ALICE BLEYS
Ellipse, une cosmogonie
Voici l’histoire d’un écrivain maniéré qui voulait refaire le monde. Il voulait tout réécrire, mais à sa manière. Il ne voulait pas que les choses soient comme elles sont, il voulait qu’elles soient juste un peu à côté. Alors il prit sa plume, son encre marine et son papier, et en bon écrivain, il ornementa son monde de figures de style. Ainsi naquit Ellipse, une planète un peu trouée, un peu évidée, un peu oubliée. Nul ne sait vraiment si les manques qui la composent sont le résultat d’un parti pris littéraire ou d’une étourderie, mais la planète des omissions avait vu le jour. C’était une planète bien déserte, il paraît qu’il y règne des fantômes de mots disparus.

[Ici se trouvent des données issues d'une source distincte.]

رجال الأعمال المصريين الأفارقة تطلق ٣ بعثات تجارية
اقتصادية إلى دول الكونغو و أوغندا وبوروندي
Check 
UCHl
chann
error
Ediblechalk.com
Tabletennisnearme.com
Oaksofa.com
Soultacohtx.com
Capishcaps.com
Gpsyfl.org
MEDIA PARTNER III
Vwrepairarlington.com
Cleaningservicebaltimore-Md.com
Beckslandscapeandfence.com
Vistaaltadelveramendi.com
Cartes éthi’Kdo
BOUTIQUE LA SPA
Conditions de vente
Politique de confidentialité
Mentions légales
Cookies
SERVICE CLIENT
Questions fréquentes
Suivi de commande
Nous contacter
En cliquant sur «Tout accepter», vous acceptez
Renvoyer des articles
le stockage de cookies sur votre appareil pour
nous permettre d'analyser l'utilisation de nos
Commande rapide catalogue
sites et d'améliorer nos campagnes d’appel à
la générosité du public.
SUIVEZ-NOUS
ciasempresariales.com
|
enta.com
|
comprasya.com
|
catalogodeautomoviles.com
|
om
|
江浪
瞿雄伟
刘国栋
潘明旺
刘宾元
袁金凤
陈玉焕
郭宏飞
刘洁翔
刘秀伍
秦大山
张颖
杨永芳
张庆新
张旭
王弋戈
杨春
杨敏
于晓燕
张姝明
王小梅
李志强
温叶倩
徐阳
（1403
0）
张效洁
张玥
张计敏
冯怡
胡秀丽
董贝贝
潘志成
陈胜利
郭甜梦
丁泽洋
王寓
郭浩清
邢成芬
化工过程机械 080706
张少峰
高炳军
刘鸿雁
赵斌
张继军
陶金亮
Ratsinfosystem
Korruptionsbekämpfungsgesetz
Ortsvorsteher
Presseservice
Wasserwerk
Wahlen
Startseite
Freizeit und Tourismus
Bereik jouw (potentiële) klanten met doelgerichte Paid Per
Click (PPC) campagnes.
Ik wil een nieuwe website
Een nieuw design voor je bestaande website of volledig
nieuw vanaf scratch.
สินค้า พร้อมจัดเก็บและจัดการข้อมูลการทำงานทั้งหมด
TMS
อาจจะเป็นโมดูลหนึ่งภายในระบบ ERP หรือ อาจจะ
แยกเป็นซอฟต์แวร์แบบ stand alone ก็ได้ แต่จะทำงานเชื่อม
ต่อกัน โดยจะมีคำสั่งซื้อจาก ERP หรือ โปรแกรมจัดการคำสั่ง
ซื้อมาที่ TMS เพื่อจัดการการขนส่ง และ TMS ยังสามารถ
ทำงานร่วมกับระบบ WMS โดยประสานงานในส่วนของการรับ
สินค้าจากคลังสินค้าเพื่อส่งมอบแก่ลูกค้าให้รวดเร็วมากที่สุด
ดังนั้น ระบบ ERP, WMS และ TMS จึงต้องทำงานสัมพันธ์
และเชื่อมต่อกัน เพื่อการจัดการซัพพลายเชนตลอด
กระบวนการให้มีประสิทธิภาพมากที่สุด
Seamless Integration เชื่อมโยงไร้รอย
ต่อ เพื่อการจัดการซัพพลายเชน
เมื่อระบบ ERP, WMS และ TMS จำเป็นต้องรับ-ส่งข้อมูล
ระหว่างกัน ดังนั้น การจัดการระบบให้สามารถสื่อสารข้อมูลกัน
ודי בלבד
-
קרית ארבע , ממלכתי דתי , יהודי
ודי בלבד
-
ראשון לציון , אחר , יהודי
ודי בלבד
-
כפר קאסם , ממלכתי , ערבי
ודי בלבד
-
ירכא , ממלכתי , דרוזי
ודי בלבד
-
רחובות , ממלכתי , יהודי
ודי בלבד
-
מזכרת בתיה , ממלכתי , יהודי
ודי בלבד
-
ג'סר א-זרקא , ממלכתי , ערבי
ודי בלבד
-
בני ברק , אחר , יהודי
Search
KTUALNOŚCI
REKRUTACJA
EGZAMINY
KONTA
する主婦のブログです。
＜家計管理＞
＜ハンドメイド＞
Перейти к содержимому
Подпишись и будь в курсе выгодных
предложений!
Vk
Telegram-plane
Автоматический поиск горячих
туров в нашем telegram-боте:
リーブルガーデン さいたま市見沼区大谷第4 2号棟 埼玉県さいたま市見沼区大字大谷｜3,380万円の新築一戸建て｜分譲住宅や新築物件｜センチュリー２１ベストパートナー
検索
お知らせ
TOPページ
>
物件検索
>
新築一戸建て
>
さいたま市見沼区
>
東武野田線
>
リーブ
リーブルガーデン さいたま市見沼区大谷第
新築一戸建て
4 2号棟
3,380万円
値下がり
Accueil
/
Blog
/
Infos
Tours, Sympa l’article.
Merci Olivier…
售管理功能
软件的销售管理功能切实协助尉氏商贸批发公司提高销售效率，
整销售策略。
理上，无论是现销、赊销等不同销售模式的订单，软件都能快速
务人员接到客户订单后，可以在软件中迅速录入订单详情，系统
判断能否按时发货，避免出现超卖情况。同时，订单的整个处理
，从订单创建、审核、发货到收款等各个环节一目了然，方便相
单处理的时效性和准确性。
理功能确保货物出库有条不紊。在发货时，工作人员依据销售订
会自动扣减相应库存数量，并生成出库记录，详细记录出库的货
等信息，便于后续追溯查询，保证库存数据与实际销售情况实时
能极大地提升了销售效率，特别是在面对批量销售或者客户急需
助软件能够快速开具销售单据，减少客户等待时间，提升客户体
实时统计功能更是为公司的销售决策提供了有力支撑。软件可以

À Ellipse, les maisons se sont fait voler la moitié de leurs tuiles, laissant des toits aux airs de bouches juvéniles mutilées par les caries. Rares sont d’ailleurs les habitants qui peuvent encore rire de toutes leurs dents, marcher de toutes leurs jambes, ou câliner de tous leurs bras. Il est commun de voir se traîner avec peine des demi-corps à demi morts. Il manquait toujours quelque chose.
Ceux qui subirent une omission plus sévère, ceux qui ne se déplaçaient qu’avec une main reliée directement à quelques muscles de leur cou, n’avaient souvent même pas de quoi nourrir leur quart d’estomac. De plus, ces derniers vivaient dans la pénombre la plus totale, car à Ellipse, le demi-soleil est aussi coutumier qu’une demi-lune. Ainsi, les plus entiers pouvaient profiter de la chaleur et de la lumière du côté gauche du soleil, tandis que les plus démunis grelottaient sur des terres ombragées. Mais ils s’y sentaient bien, satisfaits que l’on discerne avec moins d’aisance leurs lacunes. Il est aisé de deviner qu’au sein de la culture du manque, une hiérarchie voit rapidement le jour. Et parmi les habitants, les Ellipsiens, l’injustice était chose commune. Il existait en effet, une fois par décennie environ, des naissances improbables. Vous aviez plus de chance de mourir écrasé par une troupe de chevreuils argentins durant leur marathon bimensuel que d’accoucher d’un tel enfant.
C’était les complets, les êtres prodiges malgré eux, ceux aux corps aussi logiques que symétriques. Naturellement, ces semblants de divinités se retrouvaient avec aisance en haut de l’échelle hiérarchique. Les Ellipsiens les plus minimaux, quand à eux, étaient aussi les plus appauvris.